Übungstext
---+---

Wer heiratet wen?

Senat und Handelskammer wollen sich „verlässliche Partnerschaft“ in Sachen Kulturhauptstadt schwören. Die Folge: eine „besondere Mitentscheidungsfunktion“ der Bremer Wirtschaft

Die Handelskammer wird eine „besondere Beratungs- und Mitentscheidungsfunktion“ in Sachen Kulturhauptstadt haben. Das erkären Senat und Kammer in einem „Letter of Intent“, der der Bremer Wirtschaft eine „enge Anbindung an die maßgeblichen Instanzen auf Seiten des Senats“ zusichert. Dies soll nicht nur für die „innerhalb der Bremer Wirtschaft eingebrachten Projekte“ gelten, sondern für das „Gesamtvorhaben“.

Über die Bremer Marketing Gesellschaft (BMG), die mit der Organisation der Bewerbung beauftragt ist, hatte die Handelskammer auch zuvor schon Einfluss auf den Kulturhauptstadts-Prozess: Ihr Hauptgeschäftsführer sitzt im BMG-Aufsichtsrat. Mit drei weiteren Vertretern stellt die Wirtschaft die Hälfte der Aufsichtsräte, beteiligt sich allerdings nur mit 25 Prozent am ansonsten öffentlich getragenen BMG-Etat. Auch in die offizielle Kulturpolitik ist die Kammer eingebunden: Seit vergangenem Jahr hat sie den Status eines „ständigen Gastes“ in der Kulturdeputation.

---+---

Arbeitsauftrag
Nehmen Sie den Übungstext über die Rolle der Handelskammer bei der Bremer Kulturhauptstadt-Bewerbung an seinem letzten Satz auf und schreiben Sie ihn weiter. Die anschließenden Einträge sind eigenständiges Material und gehören nicht zum Übungstext.

Einträge

---+---

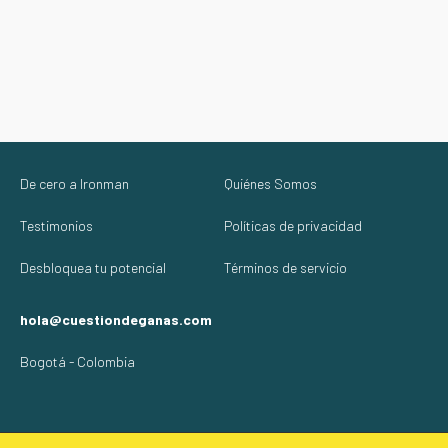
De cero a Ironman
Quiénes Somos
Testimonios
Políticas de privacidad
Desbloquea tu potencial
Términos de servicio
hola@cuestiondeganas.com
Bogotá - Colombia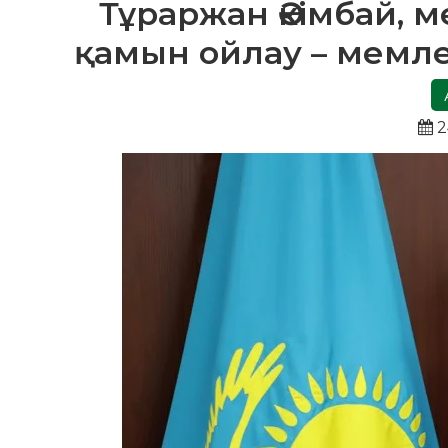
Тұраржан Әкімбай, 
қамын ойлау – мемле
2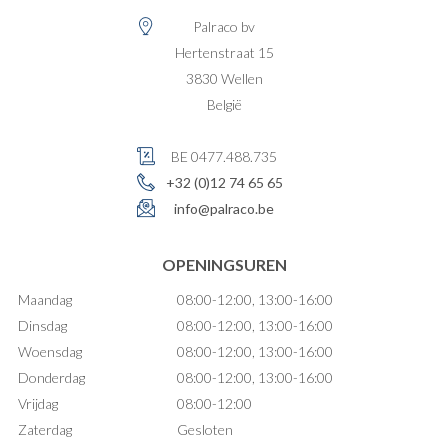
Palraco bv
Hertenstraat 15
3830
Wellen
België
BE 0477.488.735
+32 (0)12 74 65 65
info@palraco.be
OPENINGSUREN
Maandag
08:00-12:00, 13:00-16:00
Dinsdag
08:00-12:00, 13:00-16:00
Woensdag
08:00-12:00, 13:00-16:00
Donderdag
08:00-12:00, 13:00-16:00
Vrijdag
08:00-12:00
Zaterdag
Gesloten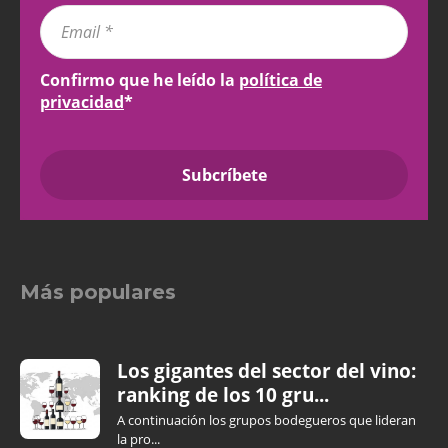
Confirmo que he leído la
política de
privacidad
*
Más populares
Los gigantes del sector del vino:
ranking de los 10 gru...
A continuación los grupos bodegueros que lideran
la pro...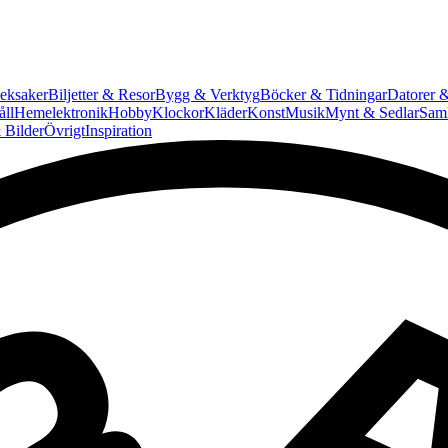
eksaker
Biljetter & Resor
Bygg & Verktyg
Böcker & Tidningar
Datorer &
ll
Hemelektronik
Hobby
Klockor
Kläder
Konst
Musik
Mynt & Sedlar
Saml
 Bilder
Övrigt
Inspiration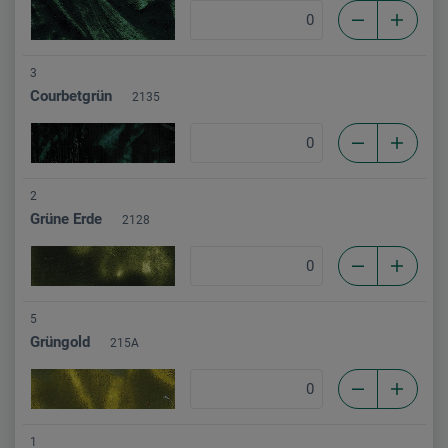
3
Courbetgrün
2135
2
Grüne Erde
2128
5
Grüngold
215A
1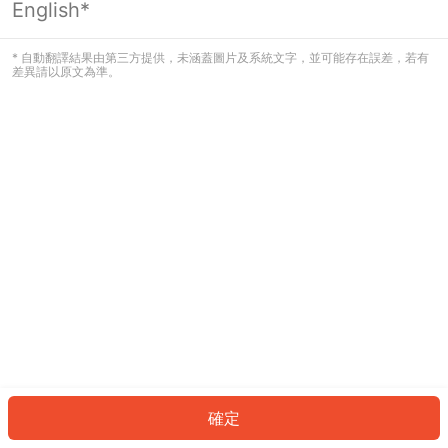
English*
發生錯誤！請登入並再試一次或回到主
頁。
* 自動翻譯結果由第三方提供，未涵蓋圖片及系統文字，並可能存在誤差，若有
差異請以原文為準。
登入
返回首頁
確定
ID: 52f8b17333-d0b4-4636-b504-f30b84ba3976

---+---

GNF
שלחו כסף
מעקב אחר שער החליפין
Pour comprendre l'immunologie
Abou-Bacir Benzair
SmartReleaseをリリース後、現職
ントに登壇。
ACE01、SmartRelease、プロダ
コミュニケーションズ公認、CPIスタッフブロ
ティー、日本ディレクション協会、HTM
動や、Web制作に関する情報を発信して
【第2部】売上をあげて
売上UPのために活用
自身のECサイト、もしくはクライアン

---+---

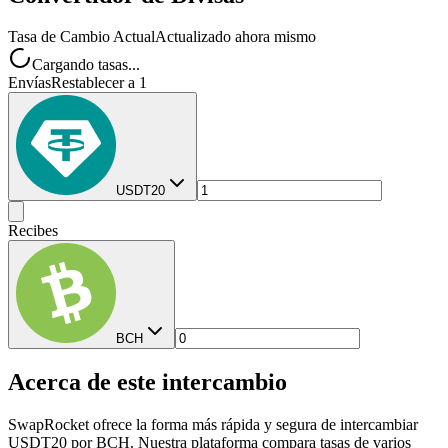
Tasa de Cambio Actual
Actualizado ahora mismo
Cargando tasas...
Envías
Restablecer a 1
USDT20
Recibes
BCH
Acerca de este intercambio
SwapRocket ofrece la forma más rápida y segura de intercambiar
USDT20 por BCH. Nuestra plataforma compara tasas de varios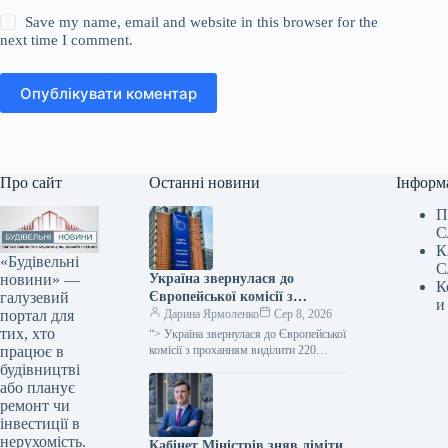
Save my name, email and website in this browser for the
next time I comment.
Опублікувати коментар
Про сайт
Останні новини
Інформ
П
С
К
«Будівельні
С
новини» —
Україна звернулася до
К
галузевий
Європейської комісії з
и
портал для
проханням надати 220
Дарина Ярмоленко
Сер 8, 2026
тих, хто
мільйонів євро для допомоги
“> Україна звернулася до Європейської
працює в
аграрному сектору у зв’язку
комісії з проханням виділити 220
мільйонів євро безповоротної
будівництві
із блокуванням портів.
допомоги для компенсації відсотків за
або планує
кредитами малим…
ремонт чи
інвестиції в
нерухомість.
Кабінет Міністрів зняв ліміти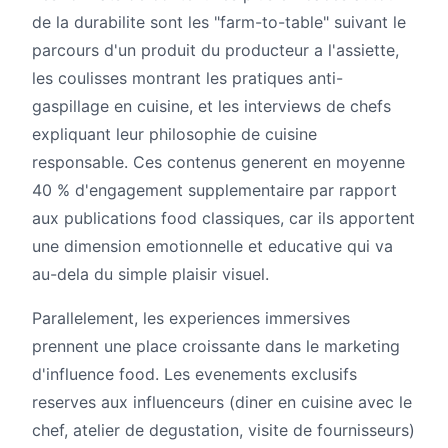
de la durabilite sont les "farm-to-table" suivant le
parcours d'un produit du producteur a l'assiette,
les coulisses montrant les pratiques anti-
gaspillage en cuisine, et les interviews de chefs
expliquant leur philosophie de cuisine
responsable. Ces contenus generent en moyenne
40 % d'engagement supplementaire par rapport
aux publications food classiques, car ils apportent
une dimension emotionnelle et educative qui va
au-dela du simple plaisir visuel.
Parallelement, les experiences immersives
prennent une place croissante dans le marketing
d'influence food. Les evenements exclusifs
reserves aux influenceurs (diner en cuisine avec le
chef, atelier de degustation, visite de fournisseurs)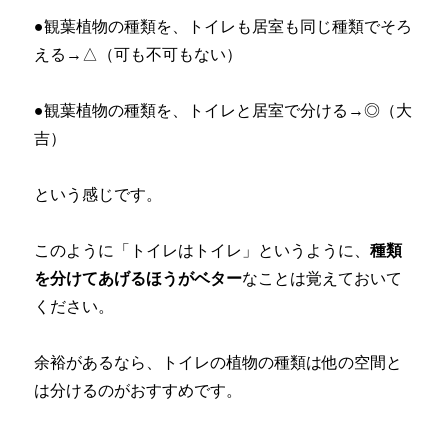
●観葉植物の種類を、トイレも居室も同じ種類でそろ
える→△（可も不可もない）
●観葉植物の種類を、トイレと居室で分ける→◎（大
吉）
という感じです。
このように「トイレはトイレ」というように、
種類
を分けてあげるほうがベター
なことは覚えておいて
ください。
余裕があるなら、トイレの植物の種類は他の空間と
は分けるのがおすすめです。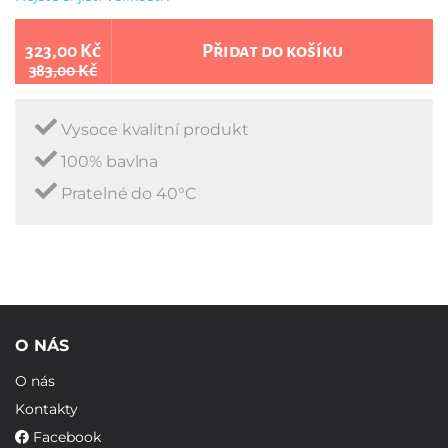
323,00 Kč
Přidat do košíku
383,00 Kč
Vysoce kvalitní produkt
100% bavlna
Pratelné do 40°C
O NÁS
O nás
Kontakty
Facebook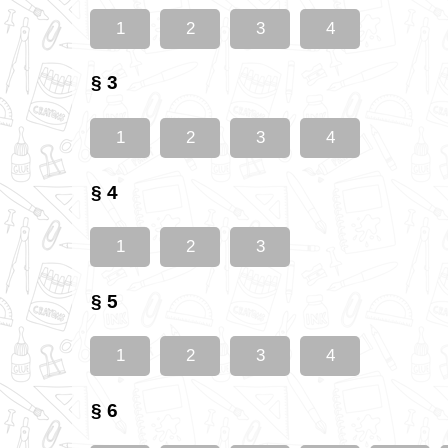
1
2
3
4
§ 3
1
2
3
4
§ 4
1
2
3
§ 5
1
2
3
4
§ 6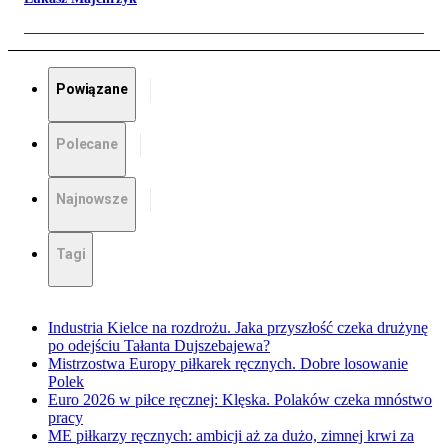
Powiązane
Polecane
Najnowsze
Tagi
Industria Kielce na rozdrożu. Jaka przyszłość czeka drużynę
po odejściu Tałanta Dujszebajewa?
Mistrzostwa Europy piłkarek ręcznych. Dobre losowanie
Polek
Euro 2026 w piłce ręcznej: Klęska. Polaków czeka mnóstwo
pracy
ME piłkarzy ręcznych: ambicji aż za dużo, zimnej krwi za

---+---

Ergebnis
Wenn man nicht mitreden könne, sei das Kultur-Engagement gegenüber den eigenen (29.000) Mitgliedern nicht vermittelbar, betont Vizepräses Patrick Wendisch in Bezug auf die jüngste institutionelle Beteiligung. Über Mitspracherechte in künstlerischer Hinsicht sei noch nicht gesprochen worden. Aber man könne sich umgekehrt auch nicht selbst einfach „vor einen einzelnen künstlerischen Karren spannen lassen“.

Geht es jetzt um ein simples „Wer zahlt, bestimmt die Musik“? Geshäftsführer Uwe Nullmeyer, der jüngst die Kulturbörse der Kammer orgamisiert hat, grenzt ein: „Wir werden uns nicht anmaßen, über die Hauptstadtprojekte der Kultureinrichtungen zu entscheiden.“ Die Kammer wolle keineswegs Gutachter spielen. Im Gegenteil: „Wir sehen es so, dass die Kultur ganz vorne stehen muss. Das muss auch die Politik so sehen.“ Und die habe das vorläufige Konzept möglicherweise zu sehr in Richtung Wissenschafts-Hauptstadt akzentuiert.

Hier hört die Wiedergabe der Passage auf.